Genome Res. 2003 Sep;13(9):2069-81. doi: 10.1101/gr.1306003. Epub 2003 Aug 12.
Regulatory sequences in higher genomes can map large distances from gene coding regions, and cannot yet be identified by simple inspection of primary DNA sequence information. Here we describe an efficient method of surveying large genomic regions for gene regulatory information, and subdividing complex sets of distant regulatory elements into smaller intervals for detailed study. The mouse Gdf6 gene is expressed in a number of distinct embryonic locations that are involved in the patterning of skeletal and soft tissues. To identify sequences responsible for Gdf6 regulation, we first isolated a series of overlapping bacterial artificial chromosomes (BACs) that extend varying distances upstream and downstream of the gene. A LacZ reporter cassette was integrated into the Gdf6 transcription unit of each BAC using homologous recombination in bacteria. Each modified BAC was injected into fertilized mouse eggs, and founder transgenic embryos were analyzed for LacZ expression mid-gestation. The overlapping segments defined by the BAC clones revealed five separate regulatory regions that drive LacZ expression in 11 distinct anatomical locations. To further localize sequences that control expression in developing skeletal joints, we created a series of BAC constructs with precise deletions across a putative joint-control region. This approach further narrowed the critical control region to an area containing several stretches of sequence that are highly conserved between mice and humans. A distant 2.9-kilobase fragment containing the highly conserved regions is able to direct very specific expression of a minimal promoter/LacZ reporter in proximal limb joints. These results demonstrate that even distant, complex regulatory sequences can be identified using a combination of BAC scanning, BAC deletion, and comparative sequencing approaches.

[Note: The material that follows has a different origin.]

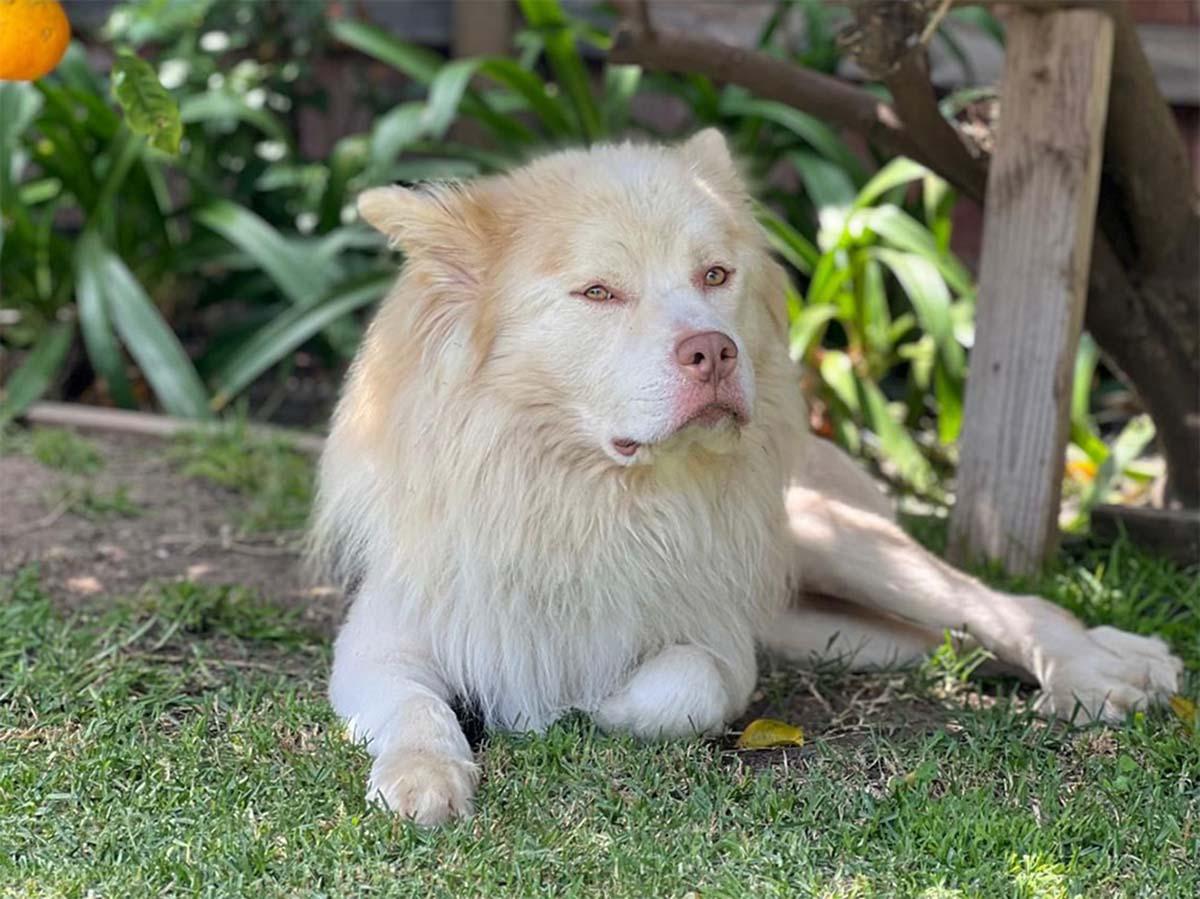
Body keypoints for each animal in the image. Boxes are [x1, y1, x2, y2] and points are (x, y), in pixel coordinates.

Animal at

高等基因组中的调控序列可能距离基因编码区很远,仅通过简单检查原始DNA序列信息尚无法识别。在此,我们描述了一种高效的方法,用于在大型基因组区域中探寻基因调控信息,并将复杂的远距离调控元件集细分为较小的区间进行详细研究。小鼠Gdf6基因在一些不同的胚胎位置表达,这些位置参与骨骼和软组织的模式形成。为了鉴定负责Gdf6调控的序列,我们首先分离出一系列重叠的细菌人工染色体(BAC),这些BAC在基因的上游和下游延伸不同的距离。使用细菌中的同源重组将LacZ报告基因盒整合到每个BAC的Gdf6转录单元中。将每个修饰的BAC注射到受精的小鼠卵中,并在妊娠中期分析转基因奠基胚胎的LacZ表达。由BAC克隆定义的重叠片段揭示了五个独立的调控区域,这些区域在11个不同的解剖位置驱动LacZ表达。为了进一步定位控制发育中的骨骼关节表达的序列,我们创建了一系列BAC构建体,这些构建体在一个假定的关节控制区域上有精确的缺失。这种方法将关键控制区域进一步缩小到一个包含小鼠和人类之间高度保守的几段序列的区域。一个包含高度保守区域的2.9千碱基的远距离片段能够在近端肢体关节中指导最小启动子/LacZ报告基因的非常特异性的表达。这些结果表明,即使是远距离、复杂的调控序列也可以通过BAC扫描、BAC缺失和比较测序方法的组合来鉴定。